Не оставив камня на камне от приведенной моей цитаты практического характера, т. Румий затем изобличил меня в неумении пользоваться Плехановым: «Все это выведено из того места в статье Плеханова, где он доказывает, что „искусство для жизни“ не есть чисто революционное явление, но что и в консервативных, нередко прямо реакционных целях правительства (Николай I, Бонапарт, Наполеон III и т. д.) тоже прибегали к помощи принципа гражданского искусства. Так вот Лелевичу так понравились уроки Николая I (которые Плеханов приводил отнюдь не для того, чтобы их переняли члены революционной партии), что он решил сделать их основой для жестокой литературной дискуссии» (стр. 241). Эти строки повергли меня в самое убийственное настроение. В самом деле, как же это я захотел опереться на практику реакционных правительств, практику, которую Плеханов отнюдь не советовал революционным партиям?! Однако, раскрыв самого Плеханова, я увидел там следующие слова: «Всякая данная политическая власть всегда [6] предпочитает утилитарный взгляд на искусство, разумеется, поскольку она обращает внимание на этот предмет. Да оно и понятно: в ее интересах направить все идеологии на служение тому делу, которому она сама служит» («Искусство», стр. 141). Значит, Плеханов говорит здесь не о реакционных и консервативных правительствах, а о всяком правительстве? Или, по мнению т. Румия, советская власть не заинтересована в том, чтобы «направить все идеологии на служение тому делу, которому она сама служит?»

- **Раздел данных**
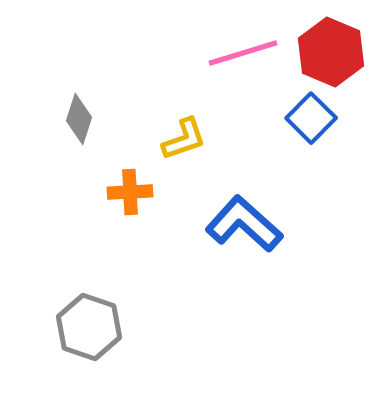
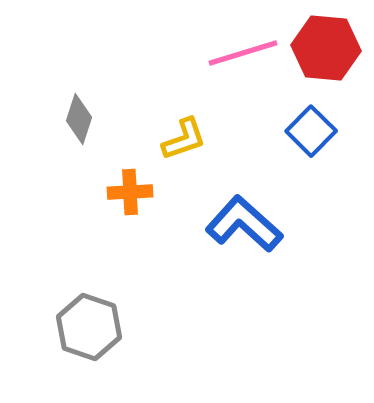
red hexagon: moved 5 px left, 4 px up; rotated 18 degrees counterclockwise
blue square: moved 13 px down
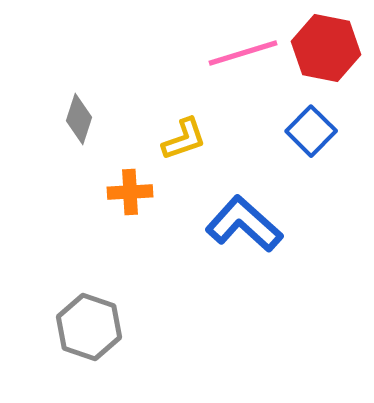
red hexagon: rotated 6 degrees clockwise
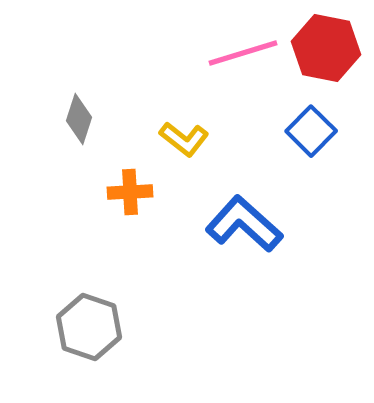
yellow L-shape: rotated 57 degrees clockwise
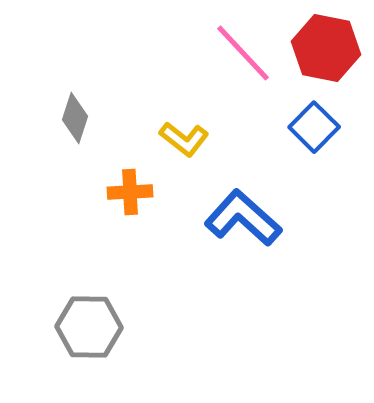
pink line: rotated 64 degrees clockwise
gray diamond: moved 4 px left, 1 px up
blue square: moved 3 px right, 4 px up
blue L-shape: moved 1 px left, 6 px up
gray hexagon: rotated 18 degrees counterclockwise
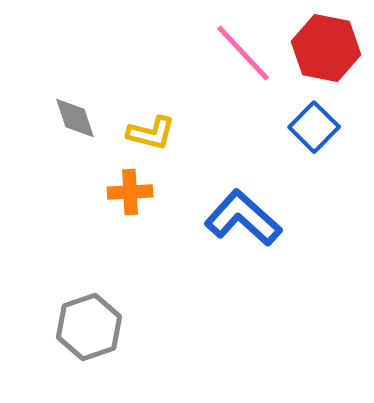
gray diamond: rotated 36 degrees counterclockwise
yellow L-shape: moved 33 px left, 6 px up; rotated 24 degrees counterclockwise
gray hexagon: rotated 20 degrees counterclockwise
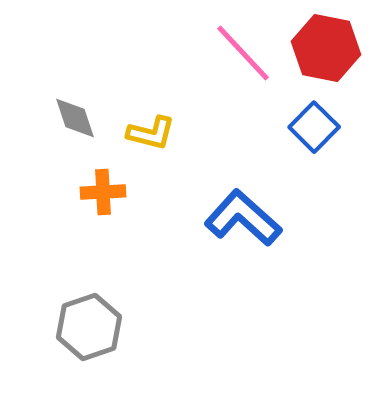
orange cross: moved 27 px left
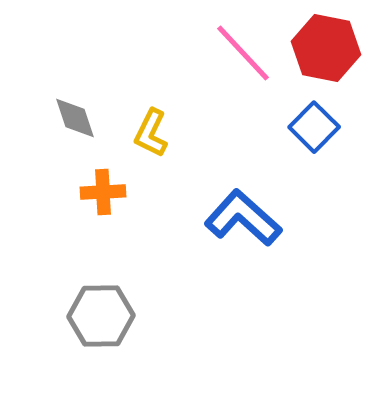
yellow L-shape: rotated 102 degrees clockwise
gray hexagon: moved 12 px right, 11 px up; rotated 18 degrees clockwise
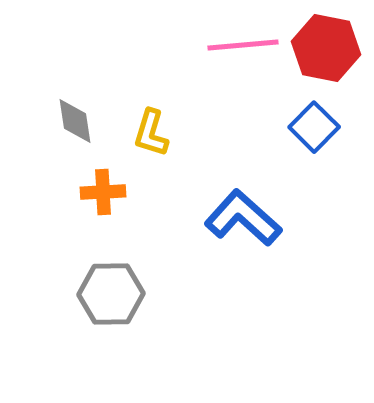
pink line: moved 8 px up; rotated 52 degrees counterclockwise
gray diamond: moved 3 px down; rotated 9 degrees clockwise
yellow L-shape: rotated 9 degrees counterclockwise
gray hexagon: moved 10 px right, 22 px up
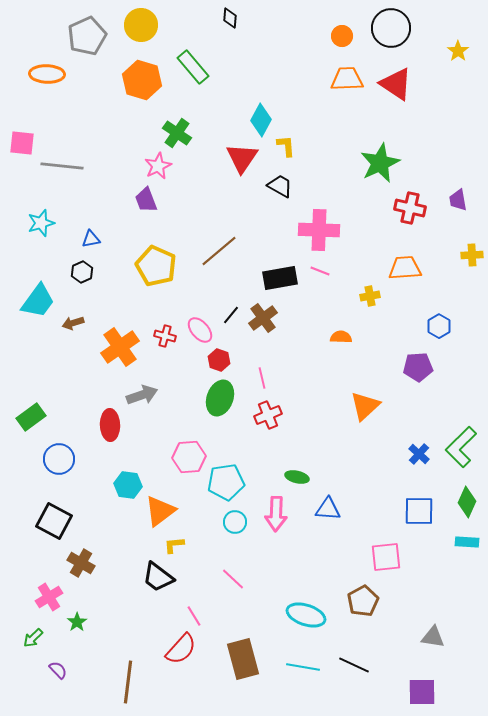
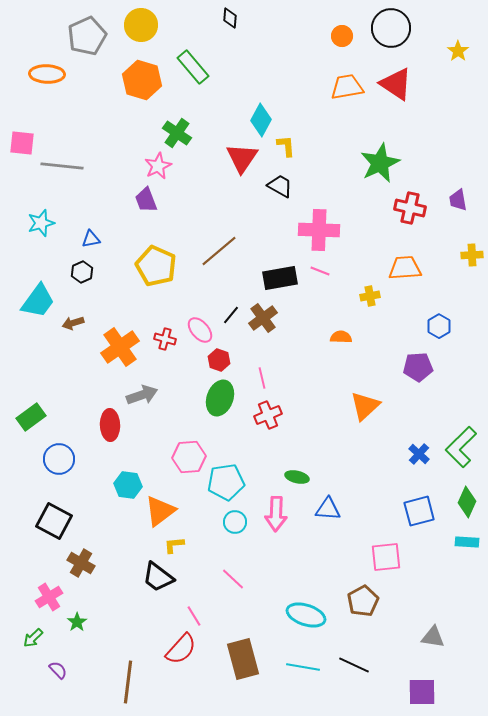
orange trapezoid at (347, 79): moved 8 px down; rotated 8 degrees counterclockwise
red cross at (165, 336): moved 3 px down
blue square at (419, 511): rotated 16 degrees counterclockwise
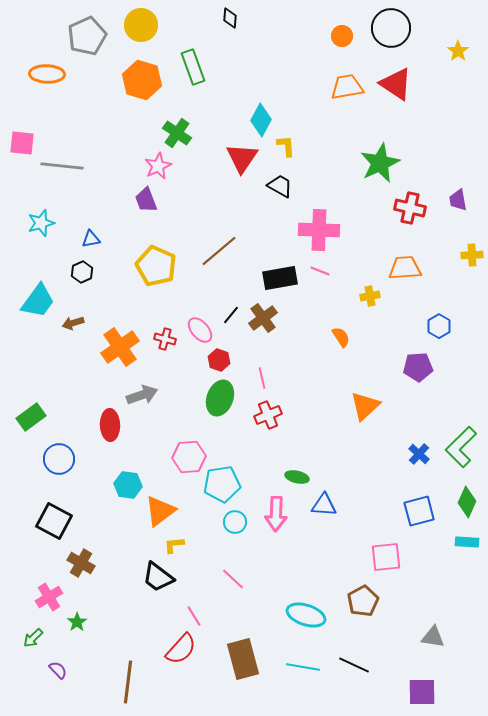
green rectangle at (193, 67): rotated 20 degrees clockwise
orange semicircle at (341, 337): rotated 55 degrees clockwise
cyan pentagon at (226, 482): moved 4 px left, 2 px down
blue triangle at (328, 509): moved 4 px left, 4 px up
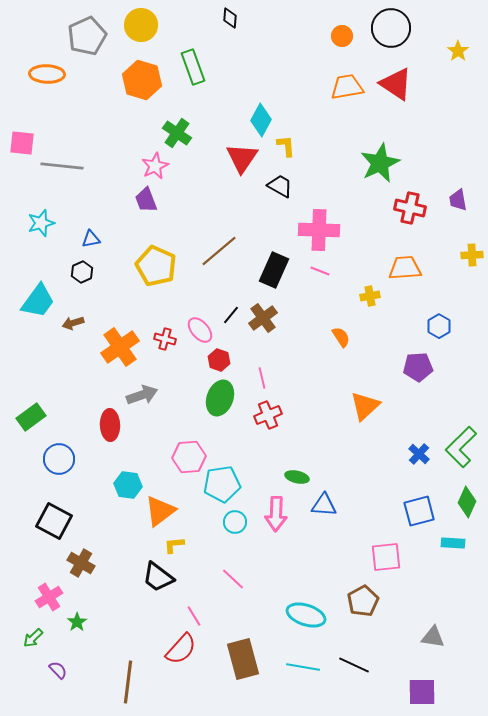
pink star at (158, 166): moved 3 px left
black rectangle at (280, 278): moved 6 px left, 8 px up; rotated 56 degrees counterclockwise
cyan rectangle at (467, 542): moved 14 px left, 1 px down
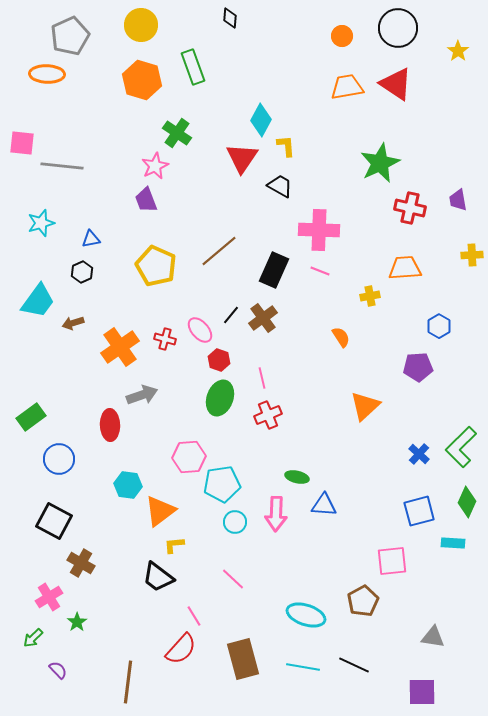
black circle at (391, 28): moved 7 px right
gray pentagon at (87, 36): moved 17 px left
pink square at (386, 557): moved 6 px right, 4 px down
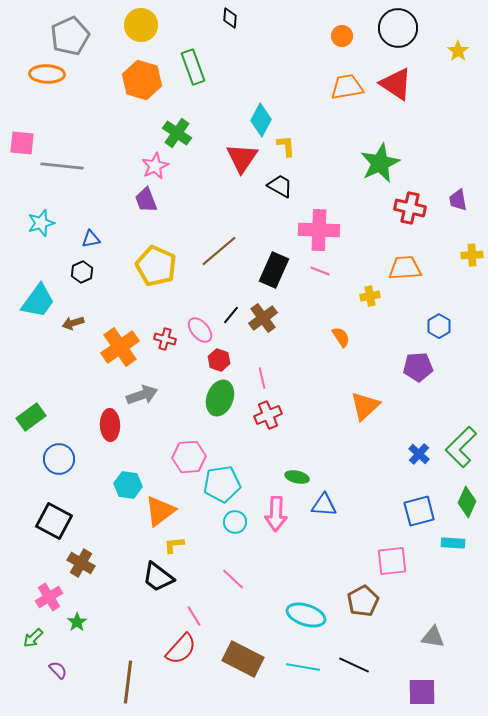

- **Постановка задачи**
Какая власть, согласно приведенной в тексте для чтения цитате из Плеханова, всегда предпочитает утилитарный взгляд на искусство?

- **Полный ответ**
Всякая данная политическая власть, поскольку она обращает внимание на этот предмет.